Another phenomenon linked to ageing is epigenetics. Epigenetics is generally known as the study of changes in gene function that’s heritable and doesn’t cause a change in DNA sequence (Wu, et al., 2001 cited in Dupont, et al., 2009). It is said that telomere shortening is attributed to ageing in humans. Telomeres continuously cut during the meiotic cycle and once they reach a certain shortened length they senesce and stop growing (Aubert, et al., 2008). Telomeric DNA is lost in humans through many pathways such as end replication problems, nucleolytic processing of 5′ template strands following DNA replication to create a 3′ single strand overhang, and failed repair of oxidative DNA damage to telomeric DNA (Verfaille, et al., 2002). This issue is significant because loss of telomeric DNA leads reduces the amount of telomere function within the body, and it has been discovered that loss of telomere function brings consequences both for aging and carcinogenesis (Stewart, et al., 2006 cited in Aubert, et al., 2008). Nevertheless, telomere length related to ageing cannot be proven for mice, yeast, plant and roundworms as with the loss of telomeric DNA, they can withstand several generations (Aubert, et al., 2008). Whilst, telomere length is attributed to ageing, it can only be accounted for in humans.
The idea that ageing is purely caused by genes or outside factors can also be disputed by the fact that there may be stochastic occurrences that can arise randomly and have no heritable predisposition. One example is somatic gene mutation but other errors on an epigenetic, telomeric, proteomic or even cellular level are also possible (Steves, et al., 2012). An example is that in which genetically identical marbled crayfish raised in identical environmental conditions still differ in development (Vogt, et al., 2008 cited in Steves, et al., 2012). Thus, indicating that even in genetically identical twins, the ageing process may differ in each due to the stochastic occurrences that can be enhanced by one’s environment, as well as the somatic mutations that can arise due to damage to cells.

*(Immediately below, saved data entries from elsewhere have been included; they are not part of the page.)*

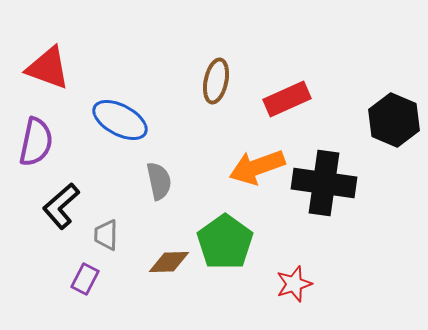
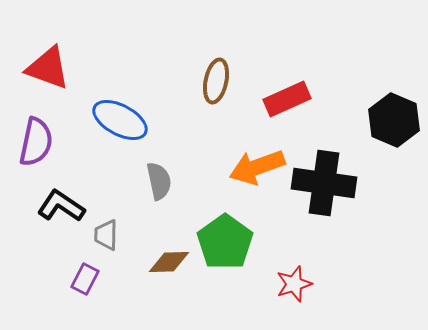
black L-shape: rotated 75 degrees clockwise
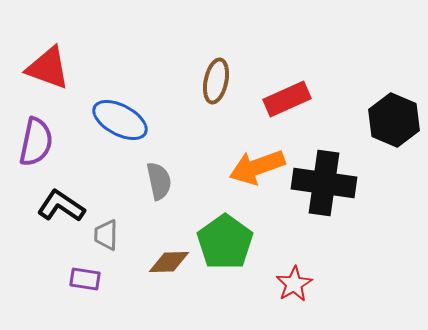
purple rectangle: rotated 72 degrees clockwise
red star: rotated 12 degrees counterclockwise
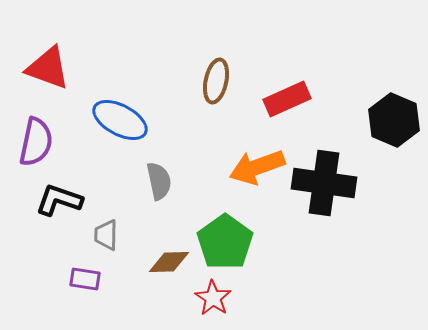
black L-shape: moved 2 px left, 6 px up; rotated 15 degrees counterclockwise
red star: moved 81 px left, 14 px down; rotated 9 degrees counterclockwise
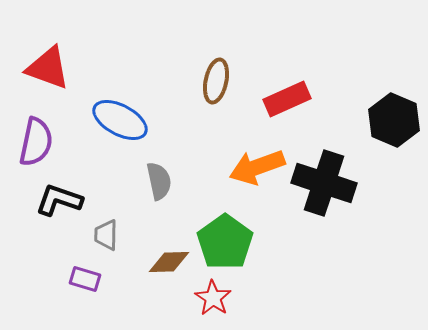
black cross: rotated 10 degrees clockwise
purple rectangle: rotated 8 degrees clockwise
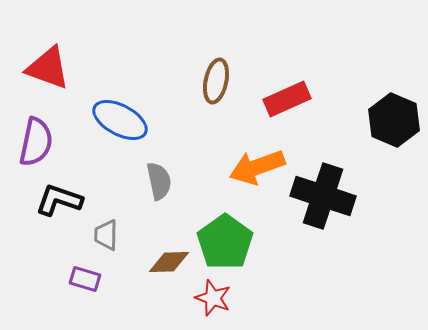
black cross: moved 1 px left, 13 px down
red star: rotated 12 degrees counterclockwise
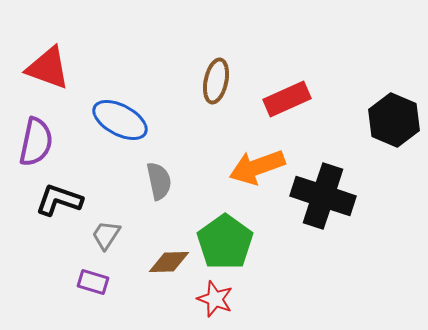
gray trapezoid: rotated 32 degrees clockwise
purple rectangle: moved 8 px right, 3 px down
red star: moved 2 px right, 1 px down
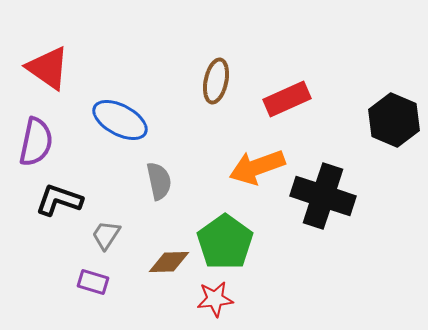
red triangle: rotated 15 degrees clockwise
red star: rotated 27 degrees counterclockwise
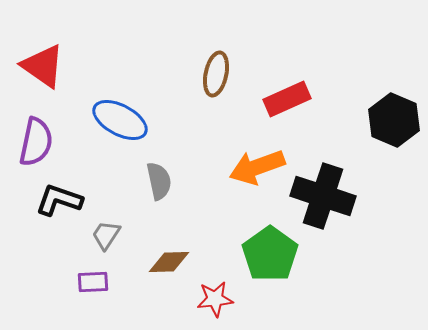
red triangle: moved 5 px left, 2 px up
brown ellipse: moved 7 px up
green pentagon: moved 45 px right, 12 px down
purple rectangle: rotated 20 degrees counterclockwise
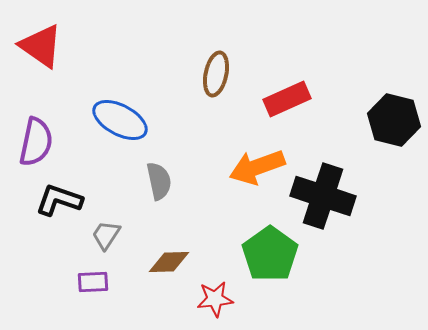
red triangle: moved 2 px left, 20 px up
black hexagon: rotated 9 degrees counterclockwise
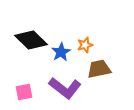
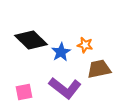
orange star: rotated 28 degrees clockwise
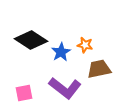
black diamond: rotated 12 degrees counterclockwise
pink square: moved 1 px down
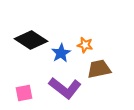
blue star: moved 1 px down
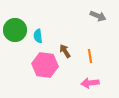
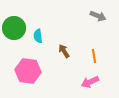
green circle: moved 1 px left, 2 px up
brown arrow: moved 1 px left
orange line: moved 4 px right
pink hexagon: moved 17 px left, 6 px down
pink arrow: moved 1 px up; rotated 18 degrees counterclockwise
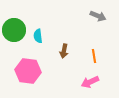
green circle: moved 2 px down
brown arrow: rotated 136 degrees counterclockwise
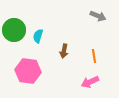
cyan semicircle: rotated 24 degrees clockwise
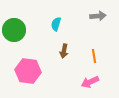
gray arrow: rotated 28 degrees counterclockwise
cyan semicircle: moved 18 px right, 12 px up
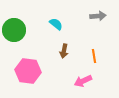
cyan semicircle: rotated 112 degrees clockwise
pink arrow: moved 7 px left, 1 px up
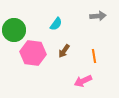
cyan semicircle: rotated 88 degrees clockwise
brown arrow: rotated 24 degrees clockwise
pink hexagon: moved 5 px right, 18 px up
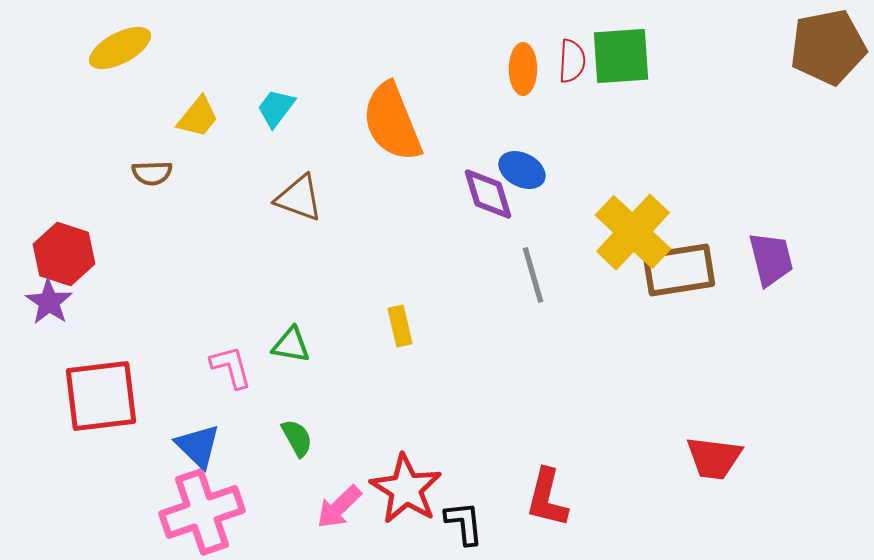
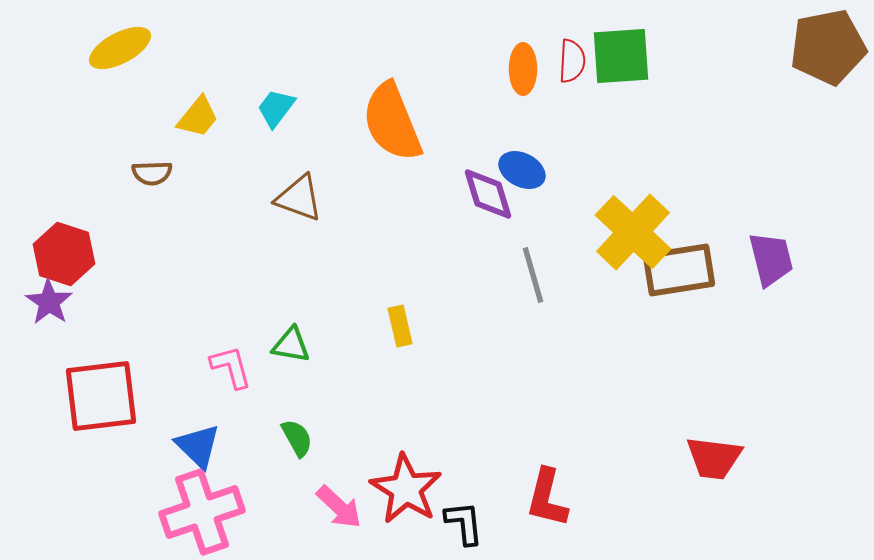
pink arrow: rotated 93 degrees counterclockwise
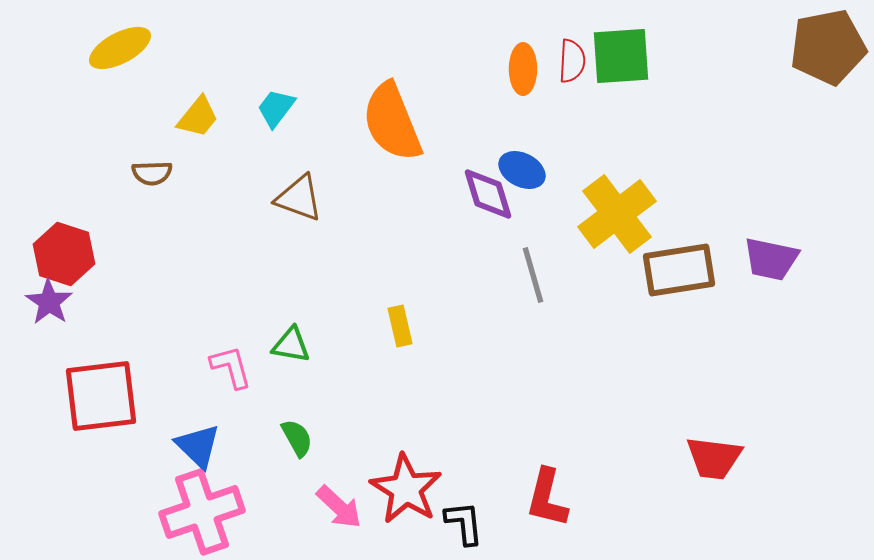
yellow cross: moved 16 px left, 18 px up; rotated 10 degrees clockwise
purple trapezoid: rotated 116 degrees clockwise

Many theories have been put forward by scientists suggesting that ageing is multifaceted (though genetics seems to be the biggest influencer) such as the wear and tear theory which present the idea that cells and tissues have vital parts that wear out resulting in ageing (Kunlin, 2010).

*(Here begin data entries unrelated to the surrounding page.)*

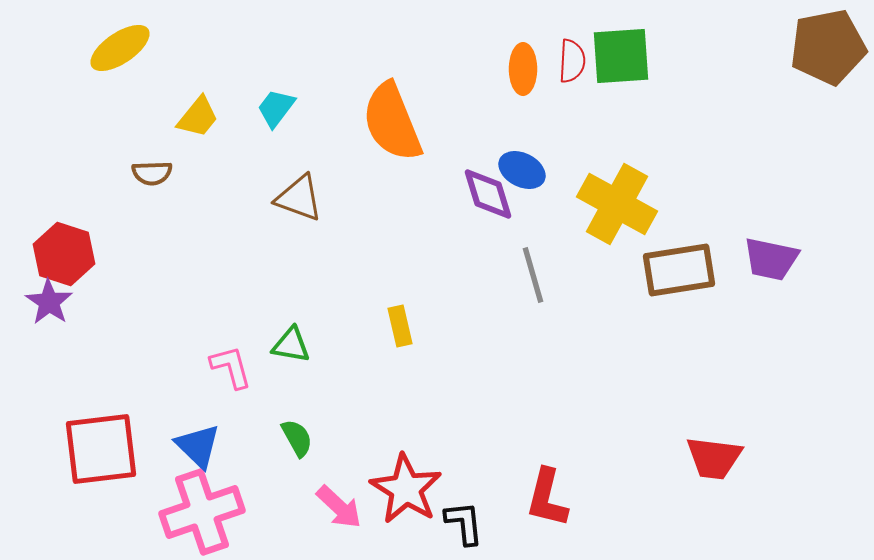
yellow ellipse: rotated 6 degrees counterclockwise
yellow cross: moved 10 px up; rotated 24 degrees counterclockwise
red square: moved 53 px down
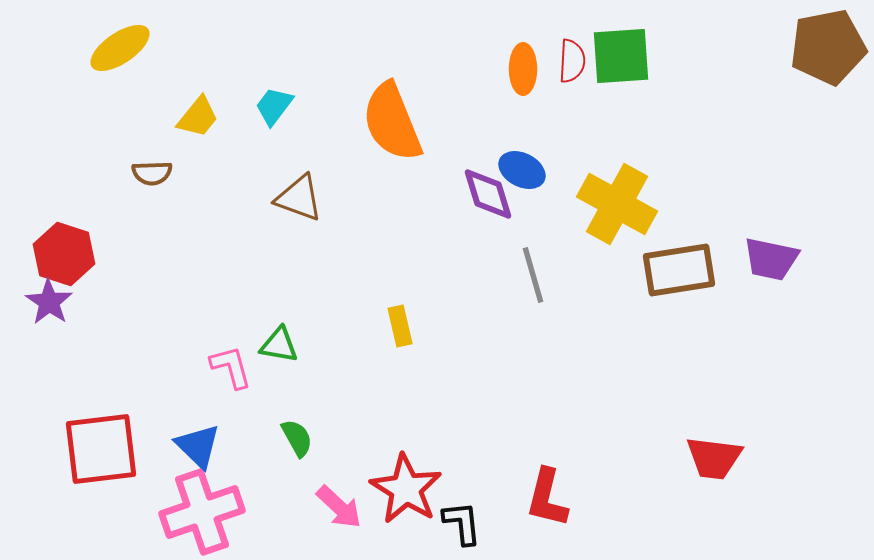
cyan trapezoid: moved 2 px left, 2 px up
green triangle: moved 12 px left
black L-shape: moved 2 px left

To conclude, ageing is highly genetically controlled, however according to recent discoveries is also dependable on external and environmental factors such as antagonistic pleiotropy, stochastic occurrences and epigenetic alterations. Therefore, ageing is genetic but to an extent. It is a complex multifactorial process, not regulated or caused by a single universal basic mechanism (Von Hahn, 2003), but is as a result of various factors acting simultaneously and each factor essentially falls into one of the two following categories: programmed or damage-related/error factors (Jin, 2010).